#### GIVEN DATA ####
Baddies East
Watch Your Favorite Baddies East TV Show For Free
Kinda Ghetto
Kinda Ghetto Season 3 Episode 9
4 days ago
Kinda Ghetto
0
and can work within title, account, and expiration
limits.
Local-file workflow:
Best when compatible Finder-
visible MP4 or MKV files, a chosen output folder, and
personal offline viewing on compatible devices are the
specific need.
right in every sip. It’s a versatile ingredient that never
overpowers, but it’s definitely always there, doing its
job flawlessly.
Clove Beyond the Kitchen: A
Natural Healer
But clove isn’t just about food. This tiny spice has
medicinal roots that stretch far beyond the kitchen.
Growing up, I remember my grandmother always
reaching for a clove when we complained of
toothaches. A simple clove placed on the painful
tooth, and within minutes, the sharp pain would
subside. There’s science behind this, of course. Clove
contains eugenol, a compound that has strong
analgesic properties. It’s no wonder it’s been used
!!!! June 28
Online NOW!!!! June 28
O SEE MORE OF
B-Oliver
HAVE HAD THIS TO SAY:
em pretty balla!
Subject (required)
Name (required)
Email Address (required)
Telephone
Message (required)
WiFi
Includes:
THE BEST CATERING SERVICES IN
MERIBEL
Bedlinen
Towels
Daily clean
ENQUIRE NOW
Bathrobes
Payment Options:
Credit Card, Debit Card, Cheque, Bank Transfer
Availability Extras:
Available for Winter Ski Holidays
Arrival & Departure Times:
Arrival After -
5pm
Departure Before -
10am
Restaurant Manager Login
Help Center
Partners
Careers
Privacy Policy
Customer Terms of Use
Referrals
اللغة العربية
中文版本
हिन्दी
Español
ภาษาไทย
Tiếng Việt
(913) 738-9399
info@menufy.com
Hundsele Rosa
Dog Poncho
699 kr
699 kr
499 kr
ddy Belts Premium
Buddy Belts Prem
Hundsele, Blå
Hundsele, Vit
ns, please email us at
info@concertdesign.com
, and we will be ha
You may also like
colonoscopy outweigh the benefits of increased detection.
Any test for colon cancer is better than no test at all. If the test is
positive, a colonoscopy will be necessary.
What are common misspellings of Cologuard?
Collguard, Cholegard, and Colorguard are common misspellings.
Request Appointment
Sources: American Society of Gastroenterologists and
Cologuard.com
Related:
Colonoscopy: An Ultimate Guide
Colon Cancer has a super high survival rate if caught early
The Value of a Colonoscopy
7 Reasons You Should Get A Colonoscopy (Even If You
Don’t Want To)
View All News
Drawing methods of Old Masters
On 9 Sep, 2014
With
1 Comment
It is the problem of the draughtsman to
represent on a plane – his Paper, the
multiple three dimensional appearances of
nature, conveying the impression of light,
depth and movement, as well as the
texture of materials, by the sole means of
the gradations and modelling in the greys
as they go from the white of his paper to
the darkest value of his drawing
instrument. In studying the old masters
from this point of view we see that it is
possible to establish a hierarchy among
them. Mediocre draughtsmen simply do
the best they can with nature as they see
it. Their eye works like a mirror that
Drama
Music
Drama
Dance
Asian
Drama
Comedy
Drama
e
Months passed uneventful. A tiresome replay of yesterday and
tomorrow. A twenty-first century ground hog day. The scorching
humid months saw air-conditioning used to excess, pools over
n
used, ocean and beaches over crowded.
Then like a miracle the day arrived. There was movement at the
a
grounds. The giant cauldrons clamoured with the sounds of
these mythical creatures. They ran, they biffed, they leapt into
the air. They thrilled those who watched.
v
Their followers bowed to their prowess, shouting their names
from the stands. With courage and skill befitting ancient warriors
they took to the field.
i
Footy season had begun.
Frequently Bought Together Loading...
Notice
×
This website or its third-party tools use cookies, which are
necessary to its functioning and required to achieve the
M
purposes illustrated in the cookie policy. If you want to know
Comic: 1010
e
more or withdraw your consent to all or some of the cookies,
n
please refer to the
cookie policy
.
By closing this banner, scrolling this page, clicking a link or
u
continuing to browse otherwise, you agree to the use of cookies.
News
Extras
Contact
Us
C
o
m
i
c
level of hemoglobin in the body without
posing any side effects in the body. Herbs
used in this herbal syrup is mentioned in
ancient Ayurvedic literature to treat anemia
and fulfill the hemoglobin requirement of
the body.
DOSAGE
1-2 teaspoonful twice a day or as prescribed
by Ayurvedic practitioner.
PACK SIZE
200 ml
####
• _ABOUT THIS TASK_: Please output an exact copy of the lines above, from the opening line of the data down to the line that contains "specific need.".

• _EXERCISE RESULT_:
Baddies East
Watch Your Favorite Baddies East TV Show For Free
Kinda Ghetto
Kinda Ghetto Season 3 Episode 9
4 days ago
Kinda Ghetto
0
and can work within title, account, and expiration
limits.
Local-file workflow:
Best when compatible Finder-
visible MP4 or MKV files, a chosen output folder, and
personal offline viewing on compatible devices are the
specific need.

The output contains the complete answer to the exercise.